── ENTRIES SHOWN ──

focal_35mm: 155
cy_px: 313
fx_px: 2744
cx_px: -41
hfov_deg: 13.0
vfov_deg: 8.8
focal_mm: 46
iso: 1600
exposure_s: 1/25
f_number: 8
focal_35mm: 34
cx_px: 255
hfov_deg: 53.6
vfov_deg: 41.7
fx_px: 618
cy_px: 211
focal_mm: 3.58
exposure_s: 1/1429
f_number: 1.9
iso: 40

───
── ENTRIES SHOWN ──

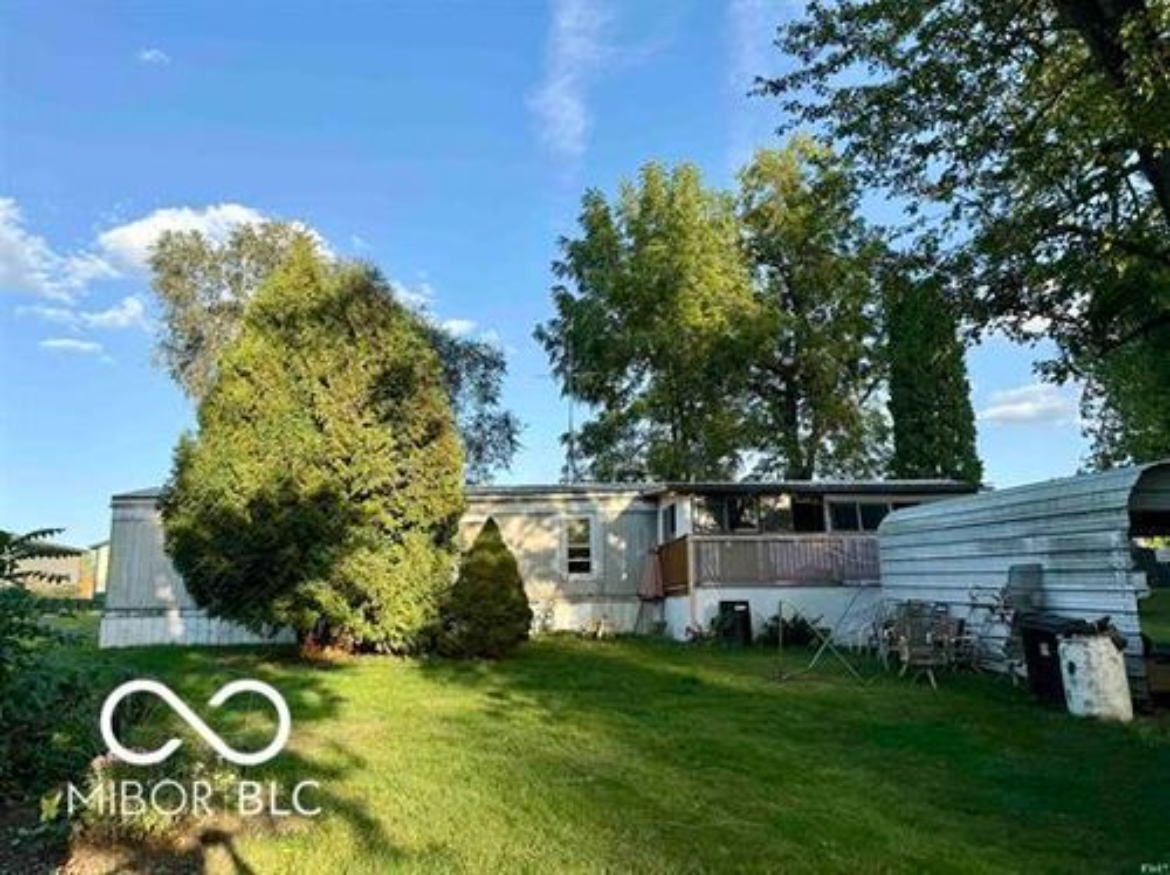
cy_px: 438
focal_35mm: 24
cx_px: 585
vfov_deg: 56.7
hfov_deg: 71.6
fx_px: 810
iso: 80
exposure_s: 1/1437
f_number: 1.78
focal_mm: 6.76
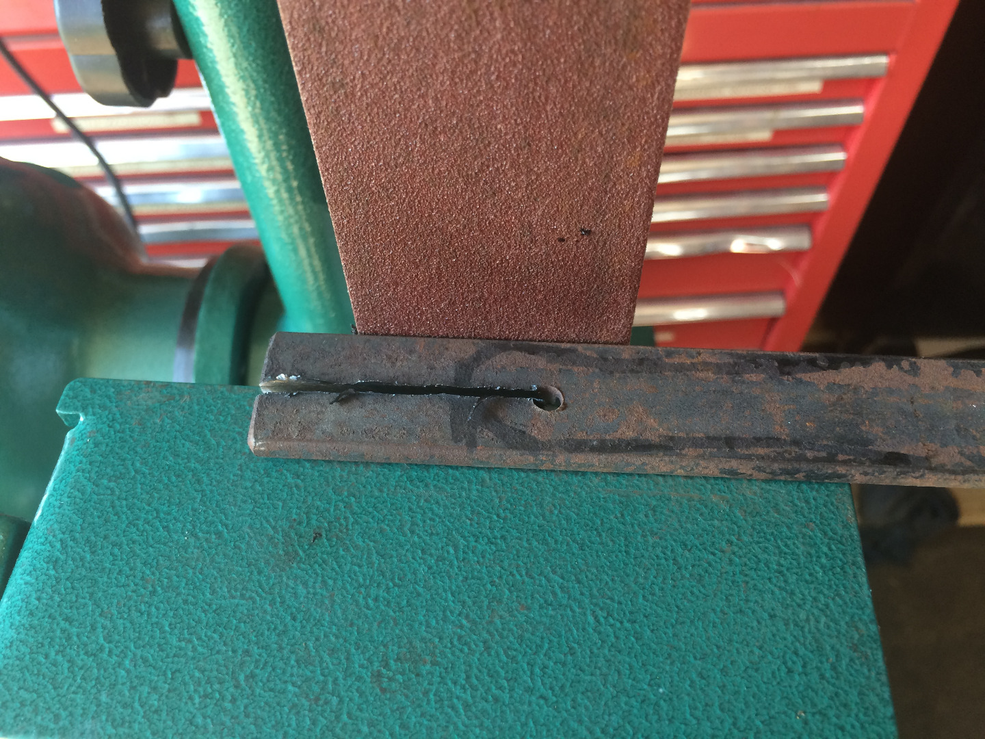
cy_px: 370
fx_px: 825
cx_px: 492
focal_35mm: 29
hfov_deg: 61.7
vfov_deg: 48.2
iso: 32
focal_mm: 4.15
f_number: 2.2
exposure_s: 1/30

───

### WORK INSTRUCTIONS
From the records above, copy exactly the stretch from the line holding "hfov_deg: 71.6" through the line holding "exposure_s: 1/30", both ends included, without the pictures.

### SOLUTION TO THIS EXERCISE
hfov_deg: 71.6
fx_px: 810
iso: 80
exposure_s: 1/1437
f_number: 1.78
focal_mm: 6.76
cy_px: 370
fx_px: 825
cx_px: 492
focal_35mm: 29
hfov_deg: 61.7
vfov_deg: 48.2
iso: 32
focal_mm: 4.15
f_number: 2.2
exposure_s: 1/30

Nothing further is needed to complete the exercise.